Bug 2 — arithmetic was truncated at 32 tokens, biasing the verbose model. Both models show their working before answering; a 32-token cap cut them off mid-reasoning. The more verbose 26B-A4B was penalized harder (0.25 vs 0.38 at just four operators) — the test was measuring brevity, not arithmetic.

Fix. Raised the budget, reworded the prompt to allow working then require a trailing ANSWER:, and rewrote the grader to extract the final answer (ANSWER: → last = N → last integer).

Bug 3 — state grader fragility. A 48-token cap plus first-match register parsing could capture an intermediate register value instead of the final one.

Fix. Raised the budget and switched to last-match per register.

Bug 4 — broken family interleaving. The rotation used len(rows) % 4, but rows grow by two per paired item, so it only ever yielded 0 or 2 — the state and code families never led the rotation.

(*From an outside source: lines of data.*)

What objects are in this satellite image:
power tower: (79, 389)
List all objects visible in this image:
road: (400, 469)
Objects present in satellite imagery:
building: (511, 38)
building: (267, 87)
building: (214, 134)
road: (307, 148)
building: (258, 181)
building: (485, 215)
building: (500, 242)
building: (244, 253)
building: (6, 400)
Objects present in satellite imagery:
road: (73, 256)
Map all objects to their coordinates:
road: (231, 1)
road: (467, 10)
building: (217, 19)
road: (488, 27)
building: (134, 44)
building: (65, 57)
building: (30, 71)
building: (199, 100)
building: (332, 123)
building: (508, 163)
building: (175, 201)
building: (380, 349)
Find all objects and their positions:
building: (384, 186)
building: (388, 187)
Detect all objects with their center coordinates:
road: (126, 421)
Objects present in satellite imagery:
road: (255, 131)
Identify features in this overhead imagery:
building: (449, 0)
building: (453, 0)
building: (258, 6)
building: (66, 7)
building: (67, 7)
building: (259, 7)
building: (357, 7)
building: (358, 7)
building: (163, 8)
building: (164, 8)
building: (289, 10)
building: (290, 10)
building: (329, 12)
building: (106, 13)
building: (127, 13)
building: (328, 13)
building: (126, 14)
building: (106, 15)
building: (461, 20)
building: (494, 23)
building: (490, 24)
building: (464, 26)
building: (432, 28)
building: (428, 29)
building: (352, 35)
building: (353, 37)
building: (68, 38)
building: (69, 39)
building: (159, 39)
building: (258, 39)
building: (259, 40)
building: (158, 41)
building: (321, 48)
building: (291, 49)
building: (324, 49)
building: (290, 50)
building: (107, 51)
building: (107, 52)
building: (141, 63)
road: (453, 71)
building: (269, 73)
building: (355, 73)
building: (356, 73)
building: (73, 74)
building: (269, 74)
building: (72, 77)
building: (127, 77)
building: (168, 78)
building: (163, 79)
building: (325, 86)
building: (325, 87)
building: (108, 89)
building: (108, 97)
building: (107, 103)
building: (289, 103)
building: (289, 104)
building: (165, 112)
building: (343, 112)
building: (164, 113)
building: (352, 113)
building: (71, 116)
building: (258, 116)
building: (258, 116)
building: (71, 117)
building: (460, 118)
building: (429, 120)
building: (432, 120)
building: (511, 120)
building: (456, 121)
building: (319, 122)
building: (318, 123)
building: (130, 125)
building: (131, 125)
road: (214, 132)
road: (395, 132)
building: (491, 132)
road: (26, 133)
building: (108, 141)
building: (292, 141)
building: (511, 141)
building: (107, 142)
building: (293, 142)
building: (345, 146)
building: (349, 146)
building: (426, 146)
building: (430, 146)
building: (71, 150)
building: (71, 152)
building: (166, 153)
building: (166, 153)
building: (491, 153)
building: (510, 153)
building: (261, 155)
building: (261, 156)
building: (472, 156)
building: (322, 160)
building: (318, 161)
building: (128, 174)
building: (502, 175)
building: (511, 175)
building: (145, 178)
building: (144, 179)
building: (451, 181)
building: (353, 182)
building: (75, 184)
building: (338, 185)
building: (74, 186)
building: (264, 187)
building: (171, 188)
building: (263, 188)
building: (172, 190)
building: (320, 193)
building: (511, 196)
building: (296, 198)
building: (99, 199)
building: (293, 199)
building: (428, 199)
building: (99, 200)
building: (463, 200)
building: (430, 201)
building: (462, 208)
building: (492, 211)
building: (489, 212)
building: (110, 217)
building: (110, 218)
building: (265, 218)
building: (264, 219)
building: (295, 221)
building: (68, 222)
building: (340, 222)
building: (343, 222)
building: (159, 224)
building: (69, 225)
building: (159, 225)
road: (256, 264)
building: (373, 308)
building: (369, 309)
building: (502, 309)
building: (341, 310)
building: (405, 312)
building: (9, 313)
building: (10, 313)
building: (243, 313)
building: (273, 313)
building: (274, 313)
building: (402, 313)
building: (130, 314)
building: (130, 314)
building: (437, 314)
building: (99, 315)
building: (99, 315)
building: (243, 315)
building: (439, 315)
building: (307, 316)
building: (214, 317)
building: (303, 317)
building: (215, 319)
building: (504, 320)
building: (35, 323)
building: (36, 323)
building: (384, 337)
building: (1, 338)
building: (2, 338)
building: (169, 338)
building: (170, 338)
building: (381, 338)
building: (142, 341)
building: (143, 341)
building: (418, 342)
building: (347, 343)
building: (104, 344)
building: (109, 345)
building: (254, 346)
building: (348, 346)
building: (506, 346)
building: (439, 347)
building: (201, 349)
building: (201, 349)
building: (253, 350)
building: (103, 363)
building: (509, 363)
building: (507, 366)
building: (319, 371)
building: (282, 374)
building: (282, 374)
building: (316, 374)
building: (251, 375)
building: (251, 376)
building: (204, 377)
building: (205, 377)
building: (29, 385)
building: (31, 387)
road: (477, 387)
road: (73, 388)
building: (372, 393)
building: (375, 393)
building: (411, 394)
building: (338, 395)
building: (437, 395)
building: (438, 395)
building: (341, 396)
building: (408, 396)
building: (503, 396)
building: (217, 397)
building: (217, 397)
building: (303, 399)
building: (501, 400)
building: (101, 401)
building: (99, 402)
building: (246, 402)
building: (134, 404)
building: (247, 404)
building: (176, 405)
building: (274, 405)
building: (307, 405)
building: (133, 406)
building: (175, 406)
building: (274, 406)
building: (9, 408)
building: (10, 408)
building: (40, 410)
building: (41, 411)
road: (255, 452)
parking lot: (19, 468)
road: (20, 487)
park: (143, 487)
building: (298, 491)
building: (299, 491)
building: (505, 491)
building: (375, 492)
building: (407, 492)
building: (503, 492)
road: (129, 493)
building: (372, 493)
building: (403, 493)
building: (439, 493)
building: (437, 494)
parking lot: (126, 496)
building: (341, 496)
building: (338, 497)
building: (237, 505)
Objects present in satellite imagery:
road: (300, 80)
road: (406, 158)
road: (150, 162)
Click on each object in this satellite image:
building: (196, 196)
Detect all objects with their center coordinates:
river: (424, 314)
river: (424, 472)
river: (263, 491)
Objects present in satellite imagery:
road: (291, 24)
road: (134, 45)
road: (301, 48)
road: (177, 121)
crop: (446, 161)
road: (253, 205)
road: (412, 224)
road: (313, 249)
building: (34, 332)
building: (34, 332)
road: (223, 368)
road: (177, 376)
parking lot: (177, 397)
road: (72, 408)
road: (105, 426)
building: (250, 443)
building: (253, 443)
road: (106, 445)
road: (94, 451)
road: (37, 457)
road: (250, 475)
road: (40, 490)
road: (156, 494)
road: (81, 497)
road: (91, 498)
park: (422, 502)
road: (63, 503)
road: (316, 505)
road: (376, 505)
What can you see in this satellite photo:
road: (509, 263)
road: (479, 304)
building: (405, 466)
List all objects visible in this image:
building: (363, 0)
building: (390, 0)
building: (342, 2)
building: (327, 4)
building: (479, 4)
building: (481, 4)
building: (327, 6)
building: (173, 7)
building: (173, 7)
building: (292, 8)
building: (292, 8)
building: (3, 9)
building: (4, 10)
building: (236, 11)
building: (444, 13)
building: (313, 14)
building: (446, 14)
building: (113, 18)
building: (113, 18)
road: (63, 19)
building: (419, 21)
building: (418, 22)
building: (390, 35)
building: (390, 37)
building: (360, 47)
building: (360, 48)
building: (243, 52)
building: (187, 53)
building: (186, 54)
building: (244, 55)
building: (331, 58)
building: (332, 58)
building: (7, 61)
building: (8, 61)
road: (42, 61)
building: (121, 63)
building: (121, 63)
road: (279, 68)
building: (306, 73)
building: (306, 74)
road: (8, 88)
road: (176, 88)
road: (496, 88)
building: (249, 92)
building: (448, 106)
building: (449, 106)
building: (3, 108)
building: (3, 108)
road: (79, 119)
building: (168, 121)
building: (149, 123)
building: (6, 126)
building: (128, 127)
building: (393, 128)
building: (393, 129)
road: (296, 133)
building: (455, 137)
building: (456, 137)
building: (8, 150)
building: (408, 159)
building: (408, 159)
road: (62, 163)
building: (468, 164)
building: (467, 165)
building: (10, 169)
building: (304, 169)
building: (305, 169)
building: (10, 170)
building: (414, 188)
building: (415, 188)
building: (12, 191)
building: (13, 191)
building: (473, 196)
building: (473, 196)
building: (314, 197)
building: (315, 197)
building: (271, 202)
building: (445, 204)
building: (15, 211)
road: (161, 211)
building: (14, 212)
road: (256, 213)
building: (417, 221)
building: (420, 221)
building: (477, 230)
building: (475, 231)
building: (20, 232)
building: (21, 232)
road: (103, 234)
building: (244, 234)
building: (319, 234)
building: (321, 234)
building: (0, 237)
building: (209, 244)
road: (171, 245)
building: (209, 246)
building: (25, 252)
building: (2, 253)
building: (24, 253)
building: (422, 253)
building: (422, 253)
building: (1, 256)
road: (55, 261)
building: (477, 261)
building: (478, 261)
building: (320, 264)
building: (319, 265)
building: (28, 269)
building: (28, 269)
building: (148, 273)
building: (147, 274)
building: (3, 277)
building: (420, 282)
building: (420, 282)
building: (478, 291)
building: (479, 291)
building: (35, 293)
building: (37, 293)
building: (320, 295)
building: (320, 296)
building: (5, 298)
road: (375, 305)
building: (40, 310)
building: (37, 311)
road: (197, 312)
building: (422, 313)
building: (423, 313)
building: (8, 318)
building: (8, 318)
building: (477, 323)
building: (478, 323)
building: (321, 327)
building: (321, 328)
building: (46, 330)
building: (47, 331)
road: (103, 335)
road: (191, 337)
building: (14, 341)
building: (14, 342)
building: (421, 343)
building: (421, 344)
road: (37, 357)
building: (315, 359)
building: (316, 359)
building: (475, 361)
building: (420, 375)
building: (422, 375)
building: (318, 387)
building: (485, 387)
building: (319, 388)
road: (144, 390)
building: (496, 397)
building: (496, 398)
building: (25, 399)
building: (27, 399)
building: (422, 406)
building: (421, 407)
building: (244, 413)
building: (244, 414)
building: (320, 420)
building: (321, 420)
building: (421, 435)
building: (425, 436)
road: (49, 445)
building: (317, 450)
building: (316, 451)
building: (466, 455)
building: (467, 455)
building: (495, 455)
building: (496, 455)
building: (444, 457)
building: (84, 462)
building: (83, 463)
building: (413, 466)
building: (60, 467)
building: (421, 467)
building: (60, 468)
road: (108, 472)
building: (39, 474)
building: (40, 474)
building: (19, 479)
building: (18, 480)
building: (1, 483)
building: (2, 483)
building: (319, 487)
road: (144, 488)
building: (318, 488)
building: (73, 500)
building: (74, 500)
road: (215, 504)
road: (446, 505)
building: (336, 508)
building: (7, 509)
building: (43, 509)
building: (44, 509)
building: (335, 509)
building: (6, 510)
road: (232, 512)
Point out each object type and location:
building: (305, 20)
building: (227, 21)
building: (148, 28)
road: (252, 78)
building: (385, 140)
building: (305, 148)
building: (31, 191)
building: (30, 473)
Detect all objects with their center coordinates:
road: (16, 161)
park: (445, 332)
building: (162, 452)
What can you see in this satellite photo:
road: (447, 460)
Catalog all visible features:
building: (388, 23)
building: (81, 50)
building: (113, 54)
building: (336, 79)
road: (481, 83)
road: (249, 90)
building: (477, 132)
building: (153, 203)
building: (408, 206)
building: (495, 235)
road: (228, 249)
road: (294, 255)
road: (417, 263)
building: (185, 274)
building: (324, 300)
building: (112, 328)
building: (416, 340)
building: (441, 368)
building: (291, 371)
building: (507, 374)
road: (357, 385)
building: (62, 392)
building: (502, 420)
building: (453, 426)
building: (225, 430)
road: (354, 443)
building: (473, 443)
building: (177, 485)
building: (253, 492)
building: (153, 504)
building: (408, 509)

Fix. Rotated by paired-item count so all four families interleave; also added per-row logging of the raw model text (the harness logged none, yet failure-mode inspection requires it).

Confound caught in analysis — token-cap truncation (and what it overturned). A first pass showed dramatic state and arith divergence — but inspecting raw outputs revealed E4B's verbose step-by-step style was hitting the token cap before it emitted its final answer (state d30: E4B truncated on 18/18 items vs 26B on 4/18). That asymmetrically depressed the more-verbose E4B and manufactured the gap. Re-running state and arith at a 2048-token budget erased the state divergence entirely (both models now pass the hardest rungs, d34/d38, at ~100%) and collapsed arith to near-parity (both 18/18 at d16). Had the failure-mode read been skipped, three of four "divergences" would have been reported — two of them wrong. json is the one separation that survives clean scrutiny; code was always truncation-free. (Arith still carries residual E4B truncation above d16 — flagged on its panel.)

Mid-campaign deepening (Step 3): the code ladder was extended from 12 to 22 rungs (adding LCS, LIS, coin-change, word-break, knapsack, Dijkstra, regex matching, longest-unique-substring, trapping-rain-water, min-path-sum) and json from 8 to 12 constraints once both models aced the original tops; intermediate rungs were inserted where the curve jumped steeply; and N_BAND was raised 8 → 12 → 18 to tighten the CIs and McNemar power.